In recent clinical trials, class III
anti-arrhythmic drugs were found to reduce arrhythmic deaths in patients after
myocardial infarction. The purpose of this study was to assess the electrophysiologic properties and
anti-arrhythmic efficacy for inducible sustained
ventricular tachycardias (VTs) of the pure class III agent
nifekalant hydrochloride (MS-551) in comparison with those of
procainamide. Programmed ventricular stimulation of up to three extra stimuli was performed for induction of VTs. Effective refractory period (ERP) of the ischemic zone and normal zone was also measured before and after
nifekalant.
Nifekalant and
procainamide suppressed sustained VT induction in four of 15 patients and in six of 15 patients, respectively (p = NS). Sinus cycle length, PR interval, and QRS duration were not changed, but QT and QTc intervals were significantly increased with
nifekalant (p < 0.01).
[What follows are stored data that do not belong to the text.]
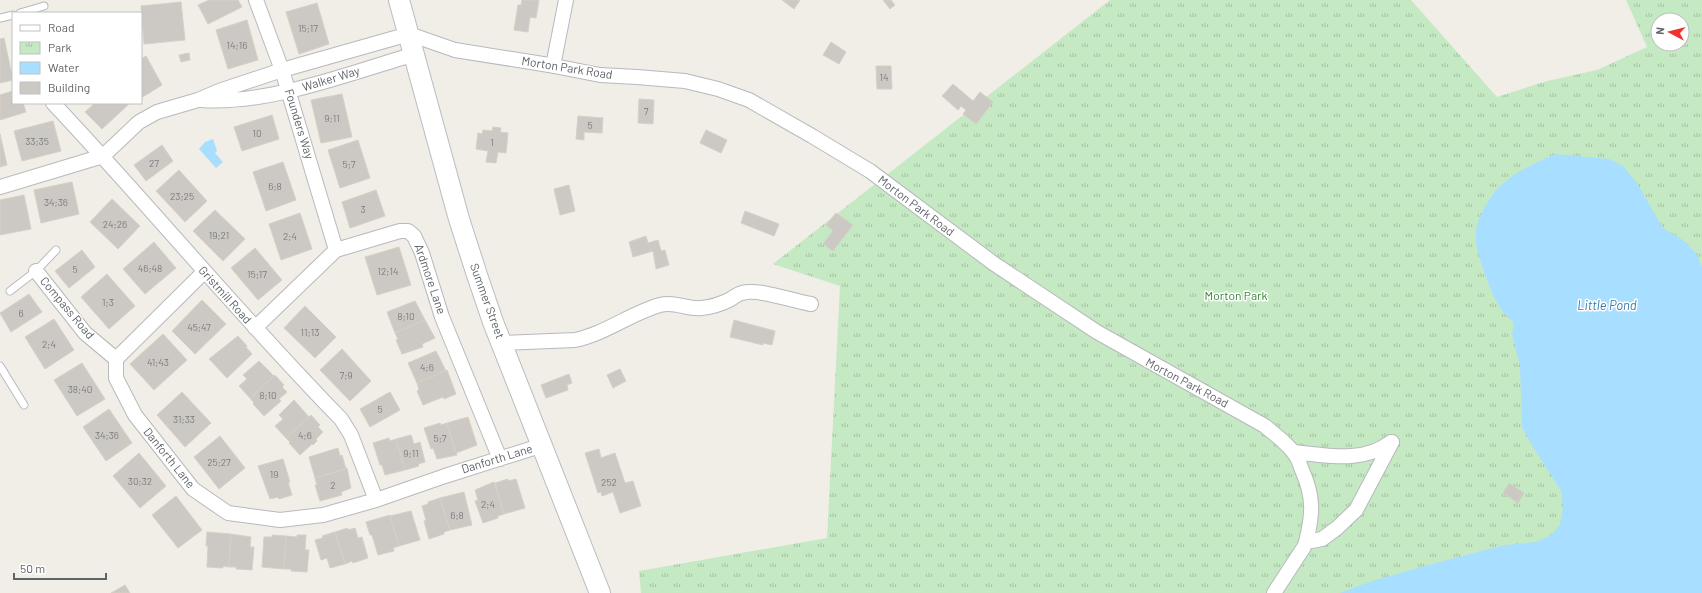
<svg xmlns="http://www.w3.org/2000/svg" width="1702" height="593" viewBox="0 0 1702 593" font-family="Barlow,sans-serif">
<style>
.park{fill:url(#park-tufts);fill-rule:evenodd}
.water{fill:#a8deff}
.building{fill:#ccc9c4;stroke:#d6d0c4}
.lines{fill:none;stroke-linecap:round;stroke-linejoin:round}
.lane-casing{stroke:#b7b9bd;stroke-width:9}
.street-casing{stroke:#b7b9bd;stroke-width:16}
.secondary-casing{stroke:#b8bcc1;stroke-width:22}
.lane{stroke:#fff;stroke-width:7}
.street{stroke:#fff;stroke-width:14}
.secondary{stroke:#fff;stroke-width:20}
.labels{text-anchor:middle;stroke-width:3;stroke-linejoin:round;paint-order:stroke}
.number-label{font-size:10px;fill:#7a7c7e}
.street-label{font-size:12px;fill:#5e6367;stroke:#fff}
.park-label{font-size:12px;fill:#318331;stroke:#fff}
.water-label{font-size:13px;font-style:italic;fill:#3c7aad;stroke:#fff}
</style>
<defs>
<pattern id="park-tufts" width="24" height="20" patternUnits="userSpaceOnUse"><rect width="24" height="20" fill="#c5e9c3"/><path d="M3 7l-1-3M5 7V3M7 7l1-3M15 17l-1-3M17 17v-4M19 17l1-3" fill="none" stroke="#a3c0a2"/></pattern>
</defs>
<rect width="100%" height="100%" fill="#f1eee7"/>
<path class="park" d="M 1110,0 L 1411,0 L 1497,97 L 1547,81 L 1597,70 L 1647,47 L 1626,0 L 1702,0 L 1702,593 L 641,593 L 639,571 L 827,538 L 840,286 L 773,264 ZM 1658,20 L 1682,20 L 1682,44 L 1658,44 Z"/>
<path class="water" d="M 213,139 L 217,151 L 215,153 L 223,162 L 216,168 L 199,149 L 205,142 Z
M 1555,154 L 1609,159 L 1623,166 L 1637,183 L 1663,228 L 1683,240 L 1696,253 L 1702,267 L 1702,593 L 1340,593 L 1369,582 L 1428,565 L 1505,545 L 1536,542 L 1551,535 L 1560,525 L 1563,507 L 1561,491 L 1530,442 L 1522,427 L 1520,366 L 1512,334 L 1514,323 C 1497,309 1491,291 1484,271 C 1482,264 1478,256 1477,248 C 1474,230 1477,220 1486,205 C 1502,176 1527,167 1555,154 Z"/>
<path class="building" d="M 209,0 L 238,0 L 242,7 L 208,24 L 198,5 Z
M 522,0 L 539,0 L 536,18 L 530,17 L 528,32 L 514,30 L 518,5 L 521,5 Z
M 782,0 L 800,0 L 794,9 Z
M 883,0 L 891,0 L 895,5 L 890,9 Z
M 181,2 L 185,40 L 144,44 L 141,6 Z
M 317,3 L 329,44 L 299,54 L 286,12 Z
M 247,20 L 258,60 L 228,69 L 216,30 Z
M 4,38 L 13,80 L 0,83 L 0,39 Z
M 831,42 L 846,52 L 839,64 L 823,55 Z
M 189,53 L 190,60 L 181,62 L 179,55 Z
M 146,56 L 162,85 L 141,98 L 141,59 Z
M 876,66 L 891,66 L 892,89 L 877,89 Z
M 953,84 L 973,101 L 980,92 L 993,102 L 976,124 L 963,114 L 966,110 L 961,106 L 958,110 L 942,96 Z
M 13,91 L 13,103 L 23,103 L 26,112 L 0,120 L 0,95 Z
M 342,94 L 352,137 L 321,143 L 311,100 Z
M 639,99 L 654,100 L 653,124 L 638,123 Z
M 95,103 L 128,103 L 129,104 L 102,129 L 85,112 Z
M 272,115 L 279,139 L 242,151 L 234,127 Z
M 578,116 L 603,118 L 602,133 L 584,132 L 584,140 L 576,139 Z
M 53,121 L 61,151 L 22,161 L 14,131 Z
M 493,127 L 501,128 L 500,132 L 508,133 L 506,153 L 498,152 L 496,163 L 486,162 L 488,151 L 476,149 L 478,133 L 482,134 L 483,130 L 492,131 Z
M 706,130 L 727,140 L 721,153 L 700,143 Z
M 0,134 L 7,165 L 0,167 Z
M 358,140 L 370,178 L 340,188 L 328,150 Z
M 162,145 L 173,161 L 146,181 L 134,165 Z
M 283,162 L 296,200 L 266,211 L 253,172 Z
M 179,170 L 207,201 L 185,222 L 156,191 Z
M 72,182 L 79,214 L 41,223 L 34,190 Z
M 569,185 L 575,211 L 560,215 L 554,189 Z
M 376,190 L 385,216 L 350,228 L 342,202 Z
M 24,195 L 31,229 L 0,235 L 0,200 Z
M 112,199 L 140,226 L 118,249 L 90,222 Z
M 215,210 L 245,239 L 223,261 L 193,231 Z
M 745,211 L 779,224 L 774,236 L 741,223 Z
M 300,213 L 312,249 L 281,260 L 269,224 Z
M 836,213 L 853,225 L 833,251 L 823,244 L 833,231 L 826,225 Z
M 646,236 L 648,243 L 658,240 L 661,251 L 665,250 L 669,265 L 656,269 L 653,251 L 633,257 L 629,242 Z
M 154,242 L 176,268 L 145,294 L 123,269 Z
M 399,247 L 411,285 L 377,295 L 365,257 Z
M 255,248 L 282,280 L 258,300 L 231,268 Z
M 82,250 L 95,267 L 69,288 L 55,271 Z
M 107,274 L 135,306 L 109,329 L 81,297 Z
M 29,294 L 42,312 L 11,332 L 0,313 Z
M 202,300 L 226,324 L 195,354 L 172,331 Z
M 415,301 L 425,320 L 395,333 L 387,312 Z
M 305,306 L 336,337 L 315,358 L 284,328 Z
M 54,319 L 74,350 L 45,369 L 25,337 Z
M 425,320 L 435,338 L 422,344 L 423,347 L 402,354 L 396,340 L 398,339 L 395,333 Z
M 734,320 L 775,331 L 772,345 L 763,343 L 763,345 L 730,337 Z
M 163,334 L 187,360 L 154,390 L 130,364 Z
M 238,336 L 247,346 L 246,347 L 252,354 L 227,378 L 209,359 Z
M 342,349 L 371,381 L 350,401 L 320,370 Z
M 436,351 L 446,371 L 417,383 L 408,363 Z
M 259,361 L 274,376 L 250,398 L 239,386 L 247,379 L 243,375 Z
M 82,363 L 105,399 L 77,416 L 54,380 Z
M 620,369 L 626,381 L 613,388 L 607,375 Z
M 447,370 L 456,394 L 444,399 L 443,397 L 423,405 L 417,391 L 419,390 L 417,383 Z
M 569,374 L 572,383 L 567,385 L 568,390 L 546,398 L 541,385 Z
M 275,375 L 284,385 L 282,387 L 287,392 L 279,399 L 281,401 L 264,416 L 253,404 L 254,403 L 250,398 Z
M 182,392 L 211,423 L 185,447 L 157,415 Z
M 390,392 L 400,410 L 370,427 L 360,409 Z
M 294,400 L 309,417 L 286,438 L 275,426 L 283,419 L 279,415 Z
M 109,409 L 132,443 L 106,461 L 83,427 Z
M 311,415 L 320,425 L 318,427 L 323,432 L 316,439 L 317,441 L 313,445 L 312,444 L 300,455 L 289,443 L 290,442 L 286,438 Z
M 468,417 L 477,445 L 456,453 L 447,423 Z
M 440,423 L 441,425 L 447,423 L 457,455 L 437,459 L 433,448 L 431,449 L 424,428 Z
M 411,435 L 414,444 L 420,442 L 425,462 L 418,464 L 419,466 L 405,470 L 396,439 Z
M 220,436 L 245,468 L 219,489 L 194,457 Z
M 389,438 L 390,441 L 396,439 L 405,470 L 385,475 L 382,465 L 380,465 L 373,443 Z
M 338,448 L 340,456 L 342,455 L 346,469 L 315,478 L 309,457 Z
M 599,449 L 601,458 L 615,453 L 625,483 L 633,481 L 641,506 L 620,513 L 613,492 L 602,496 L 601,492 L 598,493 L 585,453 Z
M 139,453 L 166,486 L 140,508 L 113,476 Z
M 283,459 L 290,482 L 288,482 L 292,495 L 279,499 L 278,497 L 270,499 L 258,466 Z
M 347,468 L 351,488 L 341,492 L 342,495 L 320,501 L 315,485 L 317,485 L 315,478 Z
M 508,479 L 508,481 L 516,479 L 525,508 L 504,514 L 495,483 Z
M 494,482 L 504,514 L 498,516 L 498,518 L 483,523 L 475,501 L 478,500 L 475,490 Z
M 1509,483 L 1524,493 L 1518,503 L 1503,493 Z
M 464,492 L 472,525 L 450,530 L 440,498 Z
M 176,496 L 202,530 L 178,548 L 152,515 Z
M 440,498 L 450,530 L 444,532 L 444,534 L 429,539 L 424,521 L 426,520 L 422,506 L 428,504 L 428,502 Z
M 411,511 L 420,540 L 399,546 L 390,516 Z
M 390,515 L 399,546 L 393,548 L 394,551 L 378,555 L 372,535 L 370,535 L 366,522 Z
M 348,528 L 348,530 L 355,528 L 358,538 L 362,537 L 368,558 L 353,563 L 352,561 L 345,564 L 335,532 Z
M 207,532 L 231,534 L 229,567 L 223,566 L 223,568 L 207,567 L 208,546 L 206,546 Z
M 335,532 L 345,564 L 330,568 L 327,558 L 321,560 L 315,540 L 323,538 L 322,536 Z
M 231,534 L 251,537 L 250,547 L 254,547 L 252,570 L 236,569 L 236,567 L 229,567 Z
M 272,535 L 286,536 L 284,569 L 262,567 L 264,537 L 272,537 Z
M 297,535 L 306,535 L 305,550 L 309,550 L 307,572 L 291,571 L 291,569 L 284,569 L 286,536 L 297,537 Z
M 125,585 L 130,593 L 111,593 Z"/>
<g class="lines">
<g class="lane-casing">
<path id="lane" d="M 20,13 L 44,6
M 0,18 L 13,15
M 10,291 L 36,271 L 56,250
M 0,366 L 24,405"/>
</g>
<g class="street-casing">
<path id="street" d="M 256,0 L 282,70 L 336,250
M 553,66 L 566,0
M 201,100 C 269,105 350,73 415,54
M 53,103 C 151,207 241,317 341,419 L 351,435 L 376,500
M 0,187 L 103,156 L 139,122 L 157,112 L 198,100 L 219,91 L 282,70 L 409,34 L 455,50 L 549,65 L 600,75 L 637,77 L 685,81 L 718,89 L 749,100 L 812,136 L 870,171 L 993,263 L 1097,332 L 1265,426 C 1275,435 1289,444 1296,456 C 1299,460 1300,465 1302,470 C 1314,497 1313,514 1306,542
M 36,271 L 85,333 L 116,359
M 204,272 L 116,359 L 116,378 L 135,415 L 193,489 L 228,513 L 280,520 L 323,515 L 376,500 L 445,476 L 543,445
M 255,328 L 336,250 L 400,231 L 408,231 L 414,236 L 422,253 L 442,317 L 500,459
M 502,343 L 575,340 C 605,334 631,313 660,305 C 675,301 688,310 702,308 C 711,307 721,304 729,300 C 733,298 737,294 742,293 C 758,288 792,301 811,304
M 1293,452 C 1326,455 1362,464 1391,442
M 1274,593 L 1304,547 L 1306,542 L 1322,539 L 1337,528 L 1356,510 L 1392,442"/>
</g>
<g class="secondary-casing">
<path id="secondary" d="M 399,0 L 459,219 L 477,275 L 493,322 L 600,593"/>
</g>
<use href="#lane" class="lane"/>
<use href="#street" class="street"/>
<use href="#secondary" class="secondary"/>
</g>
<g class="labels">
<g class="number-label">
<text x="308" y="32">15;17</text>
<text x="237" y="49">14;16</text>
<text x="884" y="81">14</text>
<text x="646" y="115">7</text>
<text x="332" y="122">9;11</text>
<text x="590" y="129">5</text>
<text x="257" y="137">10</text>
<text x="37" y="145">33;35</text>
<text x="492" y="146">1</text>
<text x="154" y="167">27</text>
<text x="349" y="168">5;7</text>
<text x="275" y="190">6;8</text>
<text x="182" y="200">23;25</text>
<text x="56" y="206">34;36</text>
<text x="363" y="213">3</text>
<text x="115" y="228">24;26</text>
<text x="219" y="239">19;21</text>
<text x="290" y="240">2;4</text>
<text x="150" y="272">46;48</text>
<text x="75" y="273">5</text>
<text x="388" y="275">12;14</text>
<text x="257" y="278">15;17</text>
<text x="108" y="306">1;3</text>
<text x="21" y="317">6</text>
<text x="406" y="320">8;10</text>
<text x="199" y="331">45;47</text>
<text x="310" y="336">11;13</text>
<text x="49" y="348">2;4</text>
<text x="158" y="366">41;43</text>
<text x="427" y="371">4;6</text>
<text x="346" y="379">7;9</text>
<text x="80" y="393">38;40</text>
<text x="268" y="399">8;10</text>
<text x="380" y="413">5</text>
<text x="184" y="423">31;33</text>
<text x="107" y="439">34;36</text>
<text x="305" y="439">4;6</text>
<text x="440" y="442">5;7</text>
<text x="411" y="457">9;11</text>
<text x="219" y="466">25;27</text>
<text x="274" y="478">19</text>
<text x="140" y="485">30;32</text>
<text x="609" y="486">252</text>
<text x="333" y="489">2</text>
<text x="488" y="508">2;4</text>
<text x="457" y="519">6;8</text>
</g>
<g class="street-label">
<text transform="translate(567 68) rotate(9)" y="4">Morton Park Road</text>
<text transform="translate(331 79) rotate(-17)" y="4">Walker Way</text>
<text transform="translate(299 124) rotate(73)" y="4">Founders Way</text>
<text transform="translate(916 206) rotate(37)" y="4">Morton Park Road</text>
<text transform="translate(430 279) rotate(71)" y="4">Ardmore Lane</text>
<text transform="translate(225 295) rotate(48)" y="4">Gristmill Road</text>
<text transform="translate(487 301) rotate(70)" y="4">Summer Street</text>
<text transform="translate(67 308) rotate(50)" y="4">Compass Road</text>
<text transform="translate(1187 383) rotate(28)" y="4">Morton Park Road</text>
<text transform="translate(169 458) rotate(51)" y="4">Danforth Lane</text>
<text transform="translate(497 459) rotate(-17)" y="4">Danforth Lane</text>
</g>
<g class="park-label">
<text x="1236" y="300">Morton Park</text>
</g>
<g class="water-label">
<text x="1607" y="310">Little Pond</text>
</g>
</g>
<rect x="12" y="12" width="130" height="92" fill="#ffffff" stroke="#bfc1c2"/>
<rect x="20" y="25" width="20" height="6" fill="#ffffff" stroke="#bfc1c2"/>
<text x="48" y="32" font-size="12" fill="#5e6367">Road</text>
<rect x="20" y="42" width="20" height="12" fill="url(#park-tufts)" stroke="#bfc1c2"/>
<text x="48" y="52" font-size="12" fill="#5e6367">Park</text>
<rect x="20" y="62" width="20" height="12" fill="#a8deff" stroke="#bfc1c2"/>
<text x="48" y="72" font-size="12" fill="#5e6367">Water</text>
<rect x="20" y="82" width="20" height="12" fill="#ccc9c4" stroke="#bfc1c2"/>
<text x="48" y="92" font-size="12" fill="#5e6367">Building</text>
<g transform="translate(1670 32) rotate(277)"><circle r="19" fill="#ffffff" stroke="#bfc1c2"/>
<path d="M0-3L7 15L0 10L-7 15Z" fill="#f0322d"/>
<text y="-6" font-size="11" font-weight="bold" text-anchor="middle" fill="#5e6367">N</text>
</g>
<path d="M14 573v6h92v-6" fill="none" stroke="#5e6367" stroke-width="2"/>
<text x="20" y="573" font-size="12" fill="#5e6367" stroke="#ffffff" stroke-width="3" paint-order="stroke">50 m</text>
</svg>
Ventricular ERP also increased, whereas there were no significant differences in the increase of ERP between the ischemic and normal zones. The suppression of VT induction did not correlate with the changes in QT, QTc, and ERP after
nifekalant administration. There were no significant differences in induced VT cycle length at baseline study between responders and nonresponders to
nifekalant. Reverse use dependence was not apparent on review of electrophysiologic parameters. Neither proarrhythmic events nor hemodynamic disturbances occurred after
nifekalant administration. It was concluded that
nifekalant could be used safely and showed comparable effectiveness to
procainamide for the suppression of VT induction.